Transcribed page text
------------------------------------------------------------
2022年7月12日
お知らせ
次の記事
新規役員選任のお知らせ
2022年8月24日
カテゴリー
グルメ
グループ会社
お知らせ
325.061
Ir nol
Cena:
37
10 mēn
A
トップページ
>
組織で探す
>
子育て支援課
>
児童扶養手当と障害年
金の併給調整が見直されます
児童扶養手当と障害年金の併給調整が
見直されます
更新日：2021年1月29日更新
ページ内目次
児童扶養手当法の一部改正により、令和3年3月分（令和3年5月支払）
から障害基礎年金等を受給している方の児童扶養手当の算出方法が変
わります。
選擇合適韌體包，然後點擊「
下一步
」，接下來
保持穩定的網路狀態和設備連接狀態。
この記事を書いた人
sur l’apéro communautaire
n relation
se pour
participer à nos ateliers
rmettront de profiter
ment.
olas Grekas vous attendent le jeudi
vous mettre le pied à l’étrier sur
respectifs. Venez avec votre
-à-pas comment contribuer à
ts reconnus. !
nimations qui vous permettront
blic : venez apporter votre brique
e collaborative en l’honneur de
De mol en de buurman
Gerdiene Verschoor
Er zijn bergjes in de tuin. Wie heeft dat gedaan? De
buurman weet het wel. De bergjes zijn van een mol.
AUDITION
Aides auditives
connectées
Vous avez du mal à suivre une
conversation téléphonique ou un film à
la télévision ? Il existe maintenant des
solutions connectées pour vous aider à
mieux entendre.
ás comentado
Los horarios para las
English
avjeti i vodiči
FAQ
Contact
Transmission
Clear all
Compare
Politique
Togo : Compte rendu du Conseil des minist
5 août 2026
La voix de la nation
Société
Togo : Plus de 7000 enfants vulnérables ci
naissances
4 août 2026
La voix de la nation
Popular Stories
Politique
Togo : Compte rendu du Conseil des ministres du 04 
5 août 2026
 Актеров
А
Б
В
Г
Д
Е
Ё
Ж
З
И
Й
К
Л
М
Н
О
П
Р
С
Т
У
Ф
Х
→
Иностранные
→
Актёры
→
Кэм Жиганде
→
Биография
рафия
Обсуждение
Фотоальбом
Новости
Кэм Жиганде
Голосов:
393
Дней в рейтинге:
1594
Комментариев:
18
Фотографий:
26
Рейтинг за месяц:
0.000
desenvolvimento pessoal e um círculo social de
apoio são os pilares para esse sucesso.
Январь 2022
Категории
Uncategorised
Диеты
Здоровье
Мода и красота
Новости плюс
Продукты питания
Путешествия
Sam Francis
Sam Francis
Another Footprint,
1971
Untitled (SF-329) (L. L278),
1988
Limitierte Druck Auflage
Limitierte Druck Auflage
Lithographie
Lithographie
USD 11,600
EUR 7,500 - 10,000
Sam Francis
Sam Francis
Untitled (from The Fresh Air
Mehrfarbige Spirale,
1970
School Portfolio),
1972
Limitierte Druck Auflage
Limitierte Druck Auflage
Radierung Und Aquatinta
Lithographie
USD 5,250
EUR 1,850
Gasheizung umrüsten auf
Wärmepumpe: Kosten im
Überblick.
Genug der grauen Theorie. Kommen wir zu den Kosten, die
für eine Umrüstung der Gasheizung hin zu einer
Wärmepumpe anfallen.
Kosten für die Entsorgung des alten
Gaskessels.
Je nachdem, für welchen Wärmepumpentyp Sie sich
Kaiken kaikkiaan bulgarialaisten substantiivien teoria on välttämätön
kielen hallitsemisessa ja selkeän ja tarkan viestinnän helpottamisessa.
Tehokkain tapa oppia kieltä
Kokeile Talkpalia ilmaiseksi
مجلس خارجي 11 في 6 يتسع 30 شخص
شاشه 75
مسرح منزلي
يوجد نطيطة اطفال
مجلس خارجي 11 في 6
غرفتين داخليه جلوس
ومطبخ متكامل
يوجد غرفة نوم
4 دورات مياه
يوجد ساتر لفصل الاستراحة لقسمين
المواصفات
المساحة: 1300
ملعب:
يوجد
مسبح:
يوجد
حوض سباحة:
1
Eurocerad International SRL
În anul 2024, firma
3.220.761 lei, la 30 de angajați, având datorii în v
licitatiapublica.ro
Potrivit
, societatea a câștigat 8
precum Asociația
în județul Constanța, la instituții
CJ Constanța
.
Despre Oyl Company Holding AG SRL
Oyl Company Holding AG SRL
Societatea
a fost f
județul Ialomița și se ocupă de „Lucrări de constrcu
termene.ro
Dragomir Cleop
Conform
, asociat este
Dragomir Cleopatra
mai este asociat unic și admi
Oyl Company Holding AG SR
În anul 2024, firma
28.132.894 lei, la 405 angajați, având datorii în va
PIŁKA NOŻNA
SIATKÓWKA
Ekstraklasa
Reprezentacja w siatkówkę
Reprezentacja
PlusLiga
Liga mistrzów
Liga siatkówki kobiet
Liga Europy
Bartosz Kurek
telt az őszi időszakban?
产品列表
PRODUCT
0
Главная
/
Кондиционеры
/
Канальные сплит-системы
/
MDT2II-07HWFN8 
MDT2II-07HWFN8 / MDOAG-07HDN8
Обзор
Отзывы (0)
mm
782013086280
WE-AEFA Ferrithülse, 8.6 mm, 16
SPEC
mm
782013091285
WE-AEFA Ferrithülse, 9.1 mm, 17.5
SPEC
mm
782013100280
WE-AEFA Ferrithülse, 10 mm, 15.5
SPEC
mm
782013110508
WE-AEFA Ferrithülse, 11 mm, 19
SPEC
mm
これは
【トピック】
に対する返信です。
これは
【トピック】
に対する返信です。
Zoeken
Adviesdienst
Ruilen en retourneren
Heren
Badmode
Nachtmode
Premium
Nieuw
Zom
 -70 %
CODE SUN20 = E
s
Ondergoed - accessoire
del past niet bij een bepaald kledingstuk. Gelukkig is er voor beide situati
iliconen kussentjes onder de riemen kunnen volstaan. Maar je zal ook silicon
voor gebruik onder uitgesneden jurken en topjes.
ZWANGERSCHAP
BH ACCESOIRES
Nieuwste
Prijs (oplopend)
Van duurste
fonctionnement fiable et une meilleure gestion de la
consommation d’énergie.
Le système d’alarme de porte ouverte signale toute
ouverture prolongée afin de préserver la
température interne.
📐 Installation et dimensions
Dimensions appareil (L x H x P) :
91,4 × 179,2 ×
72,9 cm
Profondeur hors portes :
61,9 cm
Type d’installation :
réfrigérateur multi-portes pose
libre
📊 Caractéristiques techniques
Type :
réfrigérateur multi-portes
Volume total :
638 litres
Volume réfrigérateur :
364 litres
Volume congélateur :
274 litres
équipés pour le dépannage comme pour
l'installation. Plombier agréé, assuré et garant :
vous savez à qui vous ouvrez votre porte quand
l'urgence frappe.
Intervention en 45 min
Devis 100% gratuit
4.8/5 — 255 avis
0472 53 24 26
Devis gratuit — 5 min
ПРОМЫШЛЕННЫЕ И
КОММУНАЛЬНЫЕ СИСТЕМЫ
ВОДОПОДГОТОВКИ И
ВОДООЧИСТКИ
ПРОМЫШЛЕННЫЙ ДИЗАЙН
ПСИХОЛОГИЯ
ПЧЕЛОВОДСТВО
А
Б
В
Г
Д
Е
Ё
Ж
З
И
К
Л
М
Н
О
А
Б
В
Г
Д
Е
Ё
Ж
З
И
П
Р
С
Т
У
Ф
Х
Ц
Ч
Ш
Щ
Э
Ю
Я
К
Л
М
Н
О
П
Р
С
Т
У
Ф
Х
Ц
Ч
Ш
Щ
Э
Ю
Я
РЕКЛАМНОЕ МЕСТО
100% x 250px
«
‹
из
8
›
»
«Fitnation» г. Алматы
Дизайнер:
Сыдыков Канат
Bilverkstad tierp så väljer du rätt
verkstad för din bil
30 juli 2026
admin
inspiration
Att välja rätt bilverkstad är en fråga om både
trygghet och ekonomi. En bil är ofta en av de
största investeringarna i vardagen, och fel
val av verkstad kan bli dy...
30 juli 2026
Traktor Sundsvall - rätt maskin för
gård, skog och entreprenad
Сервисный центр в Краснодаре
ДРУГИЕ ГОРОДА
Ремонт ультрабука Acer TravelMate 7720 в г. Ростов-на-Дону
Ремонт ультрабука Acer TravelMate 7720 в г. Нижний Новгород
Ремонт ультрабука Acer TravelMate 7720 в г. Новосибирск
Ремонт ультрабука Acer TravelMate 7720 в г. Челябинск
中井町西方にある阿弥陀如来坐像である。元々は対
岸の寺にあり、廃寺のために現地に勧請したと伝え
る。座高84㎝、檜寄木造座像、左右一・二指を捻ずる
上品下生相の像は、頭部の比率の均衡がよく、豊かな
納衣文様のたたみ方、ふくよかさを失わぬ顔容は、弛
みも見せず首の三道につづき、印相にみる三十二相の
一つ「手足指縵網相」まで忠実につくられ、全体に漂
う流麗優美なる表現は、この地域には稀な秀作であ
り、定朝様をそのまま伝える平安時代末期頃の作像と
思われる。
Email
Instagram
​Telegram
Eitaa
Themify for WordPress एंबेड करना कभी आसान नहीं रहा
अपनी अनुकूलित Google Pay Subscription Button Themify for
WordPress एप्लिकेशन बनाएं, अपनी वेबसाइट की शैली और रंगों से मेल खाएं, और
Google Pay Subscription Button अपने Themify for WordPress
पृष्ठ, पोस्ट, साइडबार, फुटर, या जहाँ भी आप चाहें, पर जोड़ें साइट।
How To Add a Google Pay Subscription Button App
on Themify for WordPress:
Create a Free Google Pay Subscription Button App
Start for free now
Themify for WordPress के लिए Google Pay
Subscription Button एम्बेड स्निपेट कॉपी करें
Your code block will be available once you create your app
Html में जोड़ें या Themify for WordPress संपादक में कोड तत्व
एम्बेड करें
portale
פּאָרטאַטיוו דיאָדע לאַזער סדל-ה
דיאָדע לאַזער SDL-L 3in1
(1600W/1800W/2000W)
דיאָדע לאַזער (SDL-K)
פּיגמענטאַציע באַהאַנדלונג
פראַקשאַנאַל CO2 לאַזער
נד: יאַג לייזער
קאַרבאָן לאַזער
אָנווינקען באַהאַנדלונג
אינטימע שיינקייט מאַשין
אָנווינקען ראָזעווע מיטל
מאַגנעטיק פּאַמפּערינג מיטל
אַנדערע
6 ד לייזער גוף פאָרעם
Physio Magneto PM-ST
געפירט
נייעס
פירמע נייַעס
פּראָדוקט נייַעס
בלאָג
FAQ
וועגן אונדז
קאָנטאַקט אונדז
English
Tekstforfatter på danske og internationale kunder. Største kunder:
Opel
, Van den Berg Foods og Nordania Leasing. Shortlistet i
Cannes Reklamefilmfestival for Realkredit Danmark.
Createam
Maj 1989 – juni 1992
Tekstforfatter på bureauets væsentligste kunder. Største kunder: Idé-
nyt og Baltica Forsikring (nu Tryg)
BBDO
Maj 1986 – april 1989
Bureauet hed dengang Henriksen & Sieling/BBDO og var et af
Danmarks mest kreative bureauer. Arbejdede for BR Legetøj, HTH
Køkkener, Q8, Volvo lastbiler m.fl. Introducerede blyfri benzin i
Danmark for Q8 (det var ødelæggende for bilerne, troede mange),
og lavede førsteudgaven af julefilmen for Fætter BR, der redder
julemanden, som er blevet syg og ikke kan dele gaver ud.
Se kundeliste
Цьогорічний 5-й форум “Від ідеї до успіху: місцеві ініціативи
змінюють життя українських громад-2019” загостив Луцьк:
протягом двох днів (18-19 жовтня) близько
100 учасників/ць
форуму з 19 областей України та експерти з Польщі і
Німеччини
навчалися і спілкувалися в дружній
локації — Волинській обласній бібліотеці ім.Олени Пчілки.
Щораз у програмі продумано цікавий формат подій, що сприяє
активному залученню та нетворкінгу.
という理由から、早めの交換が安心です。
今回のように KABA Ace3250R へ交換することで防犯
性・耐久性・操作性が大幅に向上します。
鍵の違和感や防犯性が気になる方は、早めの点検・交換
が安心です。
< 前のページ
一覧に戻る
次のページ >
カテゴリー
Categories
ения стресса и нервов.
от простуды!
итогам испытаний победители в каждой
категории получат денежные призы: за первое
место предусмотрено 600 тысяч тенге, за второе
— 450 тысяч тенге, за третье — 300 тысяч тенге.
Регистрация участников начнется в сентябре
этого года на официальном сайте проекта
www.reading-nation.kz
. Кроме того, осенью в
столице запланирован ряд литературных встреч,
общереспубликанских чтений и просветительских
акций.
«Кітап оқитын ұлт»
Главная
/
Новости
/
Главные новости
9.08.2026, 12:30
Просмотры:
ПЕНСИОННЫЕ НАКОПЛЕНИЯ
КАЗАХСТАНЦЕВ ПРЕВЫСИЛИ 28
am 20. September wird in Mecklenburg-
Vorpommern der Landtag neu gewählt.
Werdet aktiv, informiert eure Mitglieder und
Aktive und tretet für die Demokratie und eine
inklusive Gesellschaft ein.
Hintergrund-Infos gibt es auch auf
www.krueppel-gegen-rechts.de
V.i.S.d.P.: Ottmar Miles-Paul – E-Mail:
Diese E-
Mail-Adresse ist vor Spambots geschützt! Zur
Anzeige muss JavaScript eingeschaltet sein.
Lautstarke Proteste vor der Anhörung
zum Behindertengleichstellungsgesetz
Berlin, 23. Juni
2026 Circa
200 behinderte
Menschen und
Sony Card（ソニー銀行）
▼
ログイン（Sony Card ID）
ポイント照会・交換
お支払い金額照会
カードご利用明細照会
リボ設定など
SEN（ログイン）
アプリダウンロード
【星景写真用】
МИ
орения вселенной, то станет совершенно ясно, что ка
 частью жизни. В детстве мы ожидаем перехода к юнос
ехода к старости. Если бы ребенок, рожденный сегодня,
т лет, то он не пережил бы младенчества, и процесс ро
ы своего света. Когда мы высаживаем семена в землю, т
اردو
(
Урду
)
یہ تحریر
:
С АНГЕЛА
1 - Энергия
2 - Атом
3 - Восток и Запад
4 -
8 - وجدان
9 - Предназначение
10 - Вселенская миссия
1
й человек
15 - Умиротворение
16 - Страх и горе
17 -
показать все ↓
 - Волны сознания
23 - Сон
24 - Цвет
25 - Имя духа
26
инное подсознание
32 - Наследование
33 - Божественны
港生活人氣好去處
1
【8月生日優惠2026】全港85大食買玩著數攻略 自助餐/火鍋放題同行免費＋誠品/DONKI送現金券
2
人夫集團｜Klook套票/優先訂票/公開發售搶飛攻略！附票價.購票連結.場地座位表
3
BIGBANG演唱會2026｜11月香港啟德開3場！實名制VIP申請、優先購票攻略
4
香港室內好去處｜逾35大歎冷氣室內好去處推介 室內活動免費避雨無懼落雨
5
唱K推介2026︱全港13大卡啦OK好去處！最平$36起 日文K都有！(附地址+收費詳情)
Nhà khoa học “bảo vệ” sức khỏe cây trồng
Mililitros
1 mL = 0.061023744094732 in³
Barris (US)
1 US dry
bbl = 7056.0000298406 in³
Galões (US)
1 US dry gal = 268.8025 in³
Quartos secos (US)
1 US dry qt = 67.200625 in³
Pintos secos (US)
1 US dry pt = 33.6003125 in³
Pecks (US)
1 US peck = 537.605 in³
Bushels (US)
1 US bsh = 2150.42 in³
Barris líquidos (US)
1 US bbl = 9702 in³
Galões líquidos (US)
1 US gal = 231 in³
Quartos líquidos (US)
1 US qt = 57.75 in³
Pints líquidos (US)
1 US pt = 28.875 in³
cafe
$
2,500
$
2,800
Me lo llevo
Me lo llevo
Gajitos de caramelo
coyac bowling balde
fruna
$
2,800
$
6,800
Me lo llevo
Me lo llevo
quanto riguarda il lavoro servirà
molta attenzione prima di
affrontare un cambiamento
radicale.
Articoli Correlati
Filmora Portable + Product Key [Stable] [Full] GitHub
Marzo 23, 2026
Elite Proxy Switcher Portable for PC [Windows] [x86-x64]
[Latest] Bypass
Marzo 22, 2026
------------------------------------------------------------
* **What you are asked to do**
Reproduce the listing from its first line through the line with "保持穩定的網路狀態和設備連接狀態。", replacing "カテゴリー" with "分類" and leaving everything else unchanged.

* **Solution to this task**
2022年7月12日
お知らせ
次の記事
新規役員選任のお知らせ
2022年8月24日
分類
グルメ
グループ会社
お知らせ
325.061
Ir nol
Cena:
37
10 mēn
A
トップページ
>
組織で探す
>
子育て支援課
>
児童扶養手当と障害年
金の併給調整が見直されます
児童扶養手当と障害年金の併給調整が
見直されます
更新日：2021年1月29日更新
ページ内目次
児童扶養手当法の一部改正により、令和3年3月分（令和3年5月支払）
から障害基礎年金等を受給している方の児童扶養手当の算出方法が変
わります。
選擇合適韌體包，然後點擊「
下一步
」，接下來
保持穩定的網路狀態和設備連接狀態。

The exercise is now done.